5歳の頃、一緒に住み始めてたくさんテレビの前でチャンネルの取り合いしたね。私がリモコン持って話さないとお尻ペーーンって叩いたね。

小学校に上がって、テストで100点取ると100円くれたね。
でもいつしか100点とったよって言うのも恥ずかしくなってもらわなくなったけど。もうちょっと100点とってたんだよ。

私は小さすぎる頃にばあちゃんは死んじゃってるから、なにも覚えてないけど
じいちゃんは一人で毎日毎日田んぼに行って畑に行ってたね。
多分何をやってたか私は1割も知らないんじゃないかな。

私は田植え、稲刈り、できた野菜を取る、とかいいとこ取りしか手伝ってないからね。田植え機の運転と夏にきゅうりとさやえんどうを取るのがすごく好きだった。
夏は水がキラキラしてて、今でも夏野菜の畑をたまに思い出すんだ。


じいちゃんはかなり自分勝手な人だったね
よくお母さんとお父さんと喧嘩してたね。
周りのじいちゃんの同世代の人たちは優しかったけど
お母さんたちとバチバチに喧嘩してるとき絶対に意見を譲らないじいちゃんは、言い合いが終わった後どこか寂しそうな顔でお茶をすするのを私はみてたよ。

お父さんは怒ってるときもあったけど、一緒に野球見て盛り上がってたり、タバコ吸ったり、じいちゃんを手伝ってたから、
「お父さんはじいちゃんのこと好き?」て聞いたときがあったの。
「じいはわがままだけど、ここまで一人で立派に百姓を続けてきててそこはすごいことだって覚えておいてね」って言ってたよ。

### 抽出した情報

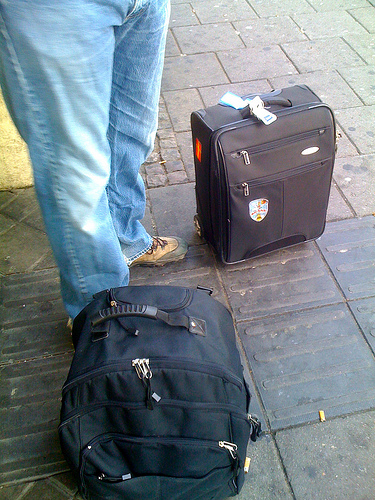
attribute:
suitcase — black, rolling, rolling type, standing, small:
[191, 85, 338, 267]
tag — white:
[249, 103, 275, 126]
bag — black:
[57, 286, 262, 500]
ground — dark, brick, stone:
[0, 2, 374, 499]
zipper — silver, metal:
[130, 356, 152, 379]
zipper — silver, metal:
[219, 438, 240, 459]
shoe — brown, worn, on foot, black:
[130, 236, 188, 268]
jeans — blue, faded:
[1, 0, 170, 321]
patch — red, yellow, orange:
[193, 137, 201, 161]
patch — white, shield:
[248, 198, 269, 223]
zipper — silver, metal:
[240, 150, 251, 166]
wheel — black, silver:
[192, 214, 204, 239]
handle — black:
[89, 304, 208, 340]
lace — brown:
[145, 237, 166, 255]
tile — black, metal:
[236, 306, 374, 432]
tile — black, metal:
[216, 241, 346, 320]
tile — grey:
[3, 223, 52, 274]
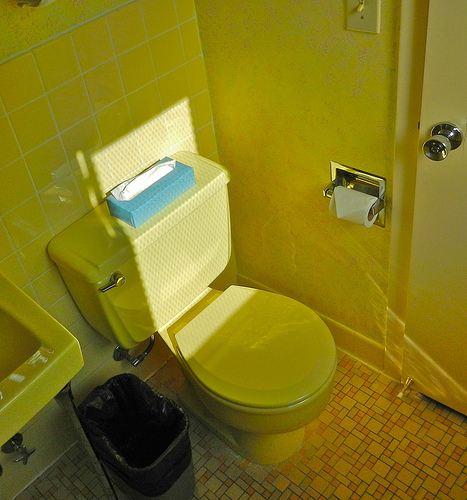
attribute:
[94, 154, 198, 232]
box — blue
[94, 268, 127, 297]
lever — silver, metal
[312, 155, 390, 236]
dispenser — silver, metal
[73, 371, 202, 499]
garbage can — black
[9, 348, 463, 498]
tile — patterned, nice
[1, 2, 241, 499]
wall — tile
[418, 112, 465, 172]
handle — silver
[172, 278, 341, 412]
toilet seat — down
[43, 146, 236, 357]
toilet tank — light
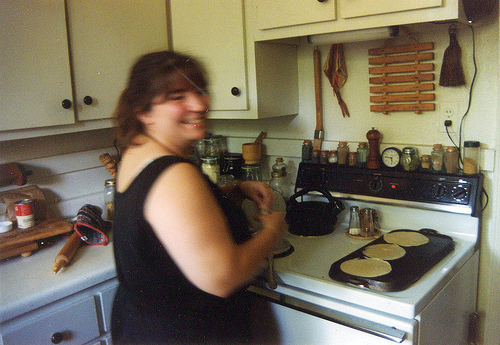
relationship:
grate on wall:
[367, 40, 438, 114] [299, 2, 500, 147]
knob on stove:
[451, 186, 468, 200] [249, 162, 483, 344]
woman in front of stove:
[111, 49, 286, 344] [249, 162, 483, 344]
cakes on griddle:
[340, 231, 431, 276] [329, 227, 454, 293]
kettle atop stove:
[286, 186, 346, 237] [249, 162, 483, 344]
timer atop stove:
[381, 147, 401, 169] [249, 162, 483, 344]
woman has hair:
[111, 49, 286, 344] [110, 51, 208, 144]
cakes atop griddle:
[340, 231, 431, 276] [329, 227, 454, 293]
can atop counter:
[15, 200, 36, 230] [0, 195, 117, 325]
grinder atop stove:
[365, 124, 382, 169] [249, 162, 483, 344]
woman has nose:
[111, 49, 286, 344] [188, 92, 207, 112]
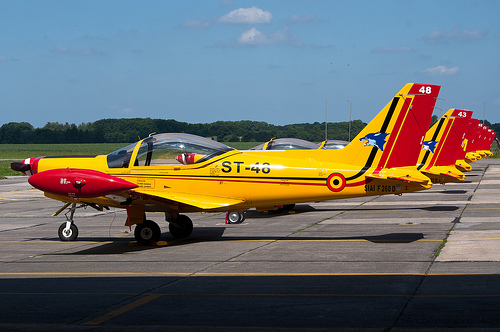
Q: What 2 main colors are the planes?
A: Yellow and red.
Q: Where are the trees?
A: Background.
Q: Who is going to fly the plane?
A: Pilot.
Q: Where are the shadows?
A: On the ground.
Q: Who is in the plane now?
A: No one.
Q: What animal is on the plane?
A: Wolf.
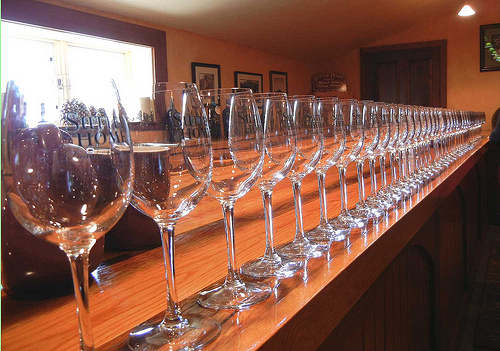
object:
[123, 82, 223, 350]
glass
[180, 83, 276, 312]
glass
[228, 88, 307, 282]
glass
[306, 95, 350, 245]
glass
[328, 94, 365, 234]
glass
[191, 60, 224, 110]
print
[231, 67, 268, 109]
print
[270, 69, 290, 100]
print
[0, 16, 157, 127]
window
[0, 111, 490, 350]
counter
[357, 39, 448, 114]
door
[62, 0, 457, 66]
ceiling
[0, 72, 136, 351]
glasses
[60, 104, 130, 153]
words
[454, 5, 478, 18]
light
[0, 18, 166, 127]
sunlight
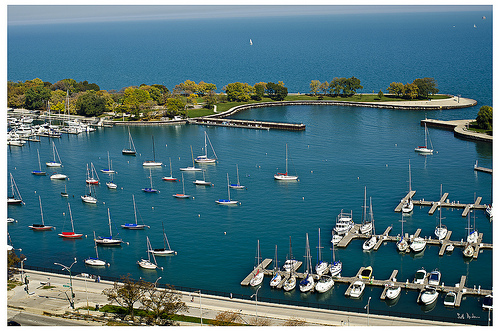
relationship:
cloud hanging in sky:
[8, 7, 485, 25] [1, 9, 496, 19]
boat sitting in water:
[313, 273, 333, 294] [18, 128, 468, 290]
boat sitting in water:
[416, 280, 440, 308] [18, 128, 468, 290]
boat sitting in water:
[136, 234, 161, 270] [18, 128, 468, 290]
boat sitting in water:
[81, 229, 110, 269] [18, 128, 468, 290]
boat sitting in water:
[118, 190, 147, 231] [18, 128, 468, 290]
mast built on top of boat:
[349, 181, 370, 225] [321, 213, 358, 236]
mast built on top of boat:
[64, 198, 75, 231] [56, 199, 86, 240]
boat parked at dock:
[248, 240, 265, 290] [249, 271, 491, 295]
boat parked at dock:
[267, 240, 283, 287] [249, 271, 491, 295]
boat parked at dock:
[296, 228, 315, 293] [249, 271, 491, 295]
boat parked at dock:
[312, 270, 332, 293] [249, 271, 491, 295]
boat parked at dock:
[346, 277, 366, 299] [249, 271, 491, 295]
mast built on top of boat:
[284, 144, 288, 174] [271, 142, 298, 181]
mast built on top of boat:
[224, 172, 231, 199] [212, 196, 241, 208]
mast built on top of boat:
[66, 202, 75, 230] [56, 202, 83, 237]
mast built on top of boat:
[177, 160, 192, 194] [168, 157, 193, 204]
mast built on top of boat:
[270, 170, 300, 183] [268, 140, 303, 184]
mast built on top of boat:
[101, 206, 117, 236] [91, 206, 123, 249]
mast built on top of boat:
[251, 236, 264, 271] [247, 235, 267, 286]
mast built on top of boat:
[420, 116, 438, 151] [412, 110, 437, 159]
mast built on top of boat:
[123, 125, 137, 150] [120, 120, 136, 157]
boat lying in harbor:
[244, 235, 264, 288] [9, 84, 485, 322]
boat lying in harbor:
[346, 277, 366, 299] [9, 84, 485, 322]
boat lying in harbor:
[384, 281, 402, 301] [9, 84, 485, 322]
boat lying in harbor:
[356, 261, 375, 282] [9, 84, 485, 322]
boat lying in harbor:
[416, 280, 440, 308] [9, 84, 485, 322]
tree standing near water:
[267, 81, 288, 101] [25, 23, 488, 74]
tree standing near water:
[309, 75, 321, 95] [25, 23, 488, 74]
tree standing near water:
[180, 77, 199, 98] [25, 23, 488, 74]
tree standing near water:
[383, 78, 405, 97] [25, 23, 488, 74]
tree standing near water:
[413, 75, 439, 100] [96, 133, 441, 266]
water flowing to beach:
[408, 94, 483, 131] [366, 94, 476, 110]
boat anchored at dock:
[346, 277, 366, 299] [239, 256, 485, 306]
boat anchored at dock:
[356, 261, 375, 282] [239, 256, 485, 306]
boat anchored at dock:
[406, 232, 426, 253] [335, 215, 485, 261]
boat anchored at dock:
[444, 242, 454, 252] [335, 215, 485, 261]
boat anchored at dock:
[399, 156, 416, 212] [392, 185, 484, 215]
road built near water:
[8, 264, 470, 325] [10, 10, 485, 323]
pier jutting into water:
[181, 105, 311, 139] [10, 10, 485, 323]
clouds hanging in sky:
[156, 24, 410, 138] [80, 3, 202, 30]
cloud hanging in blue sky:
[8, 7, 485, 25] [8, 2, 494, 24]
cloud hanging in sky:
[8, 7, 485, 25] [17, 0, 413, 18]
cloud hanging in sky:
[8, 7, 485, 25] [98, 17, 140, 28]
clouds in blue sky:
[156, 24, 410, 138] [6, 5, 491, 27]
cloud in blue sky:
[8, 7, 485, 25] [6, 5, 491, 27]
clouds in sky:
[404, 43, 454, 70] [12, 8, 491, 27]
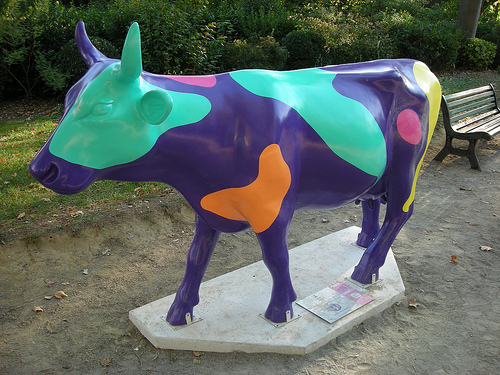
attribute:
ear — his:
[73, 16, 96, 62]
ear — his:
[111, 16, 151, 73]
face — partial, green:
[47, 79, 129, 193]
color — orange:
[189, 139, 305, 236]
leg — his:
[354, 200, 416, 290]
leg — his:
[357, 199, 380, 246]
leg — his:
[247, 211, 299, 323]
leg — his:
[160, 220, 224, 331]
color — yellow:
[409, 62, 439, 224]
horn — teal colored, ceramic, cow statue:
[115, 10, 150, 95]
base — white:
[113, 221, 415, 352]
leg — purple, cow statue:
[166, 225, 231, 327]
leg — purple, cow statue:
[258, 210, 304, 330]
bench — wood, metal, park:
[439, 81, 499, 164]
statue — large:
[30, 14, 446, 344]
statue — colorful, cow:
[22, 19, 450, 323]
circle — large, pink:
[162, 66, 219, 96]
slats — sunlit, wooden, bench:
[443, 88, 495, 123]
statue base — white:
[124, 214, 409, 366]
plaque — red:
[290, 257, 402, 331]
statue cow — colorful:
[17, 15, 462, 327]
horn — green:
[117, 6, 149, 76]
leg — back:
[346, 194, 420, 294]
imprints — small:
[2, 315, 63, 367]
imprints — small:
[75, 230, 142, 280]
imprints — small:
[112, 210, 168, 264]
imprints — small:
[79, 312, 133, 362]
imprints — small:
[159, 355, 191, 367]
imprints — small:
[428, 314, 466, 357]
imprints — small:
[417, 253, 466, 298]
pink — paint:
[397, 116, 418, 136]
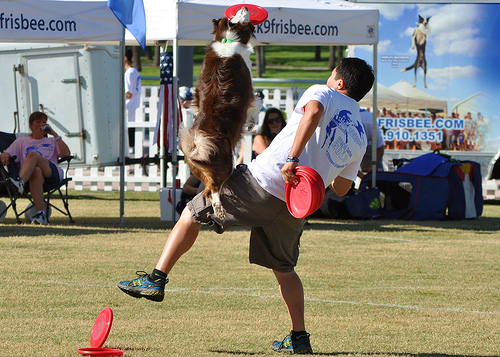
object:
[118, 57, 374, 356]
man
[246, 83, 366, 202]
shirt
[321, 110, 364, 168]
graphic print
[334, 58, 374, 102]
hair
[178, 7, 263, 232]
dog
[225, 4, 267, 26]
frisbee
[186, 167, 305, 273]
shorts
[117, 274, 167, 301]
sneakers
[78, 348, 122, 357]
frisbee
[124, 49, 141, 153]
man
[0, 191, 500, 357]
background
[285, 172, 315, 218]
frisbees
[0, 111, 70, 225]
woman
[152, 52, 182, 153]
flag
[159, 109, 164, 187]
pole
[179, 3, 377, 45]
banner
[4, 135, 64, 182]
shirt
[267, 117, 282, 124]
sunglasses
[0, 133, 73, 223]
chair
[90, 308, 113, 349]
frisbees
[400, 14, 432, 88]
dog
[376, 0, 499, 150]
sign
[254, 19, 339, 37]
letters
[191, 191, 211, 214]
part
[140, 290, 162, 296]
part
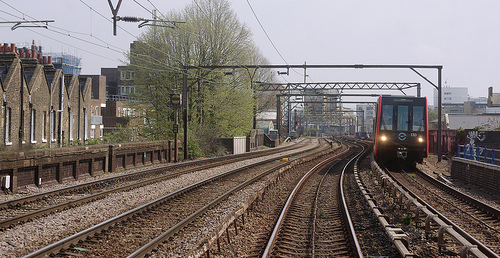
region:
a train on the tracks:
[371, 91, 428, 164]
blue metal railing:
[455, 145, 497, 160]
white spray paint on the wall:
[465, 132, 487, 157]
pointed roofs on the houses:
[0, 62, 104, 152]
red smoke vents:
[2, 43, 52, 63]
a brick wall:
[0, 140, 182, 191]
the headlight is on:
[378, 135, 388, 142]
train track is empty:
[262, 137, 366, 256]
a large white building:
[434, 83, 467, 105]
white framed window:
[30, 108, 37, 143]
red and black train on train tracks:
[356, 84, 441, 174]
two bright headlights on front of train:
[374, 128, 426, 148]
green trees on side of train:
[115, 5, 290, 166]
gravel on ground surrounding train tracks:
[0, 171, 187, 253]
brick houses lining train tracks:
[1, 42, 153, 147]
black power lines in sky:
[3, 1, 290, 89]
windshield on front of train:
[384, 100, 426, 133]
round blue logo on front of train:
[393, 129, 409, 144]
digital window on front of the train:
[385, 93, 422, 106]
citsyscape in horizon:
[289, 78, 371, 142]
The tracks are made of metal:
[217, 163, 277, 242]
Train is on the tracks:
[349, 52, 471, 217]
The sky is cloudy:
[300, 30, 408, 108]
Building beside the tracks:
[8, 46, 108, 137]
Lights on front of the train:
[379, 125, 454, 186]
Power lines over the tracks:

### 取り組む課題
本文によると、書き手が手伝いの中ですごく好きだったのは何か。 本文だけを手がかりにして答えてください。

### 解答欄
田植え機の運転と、夏にきゅうりとさやえんどうを取ること。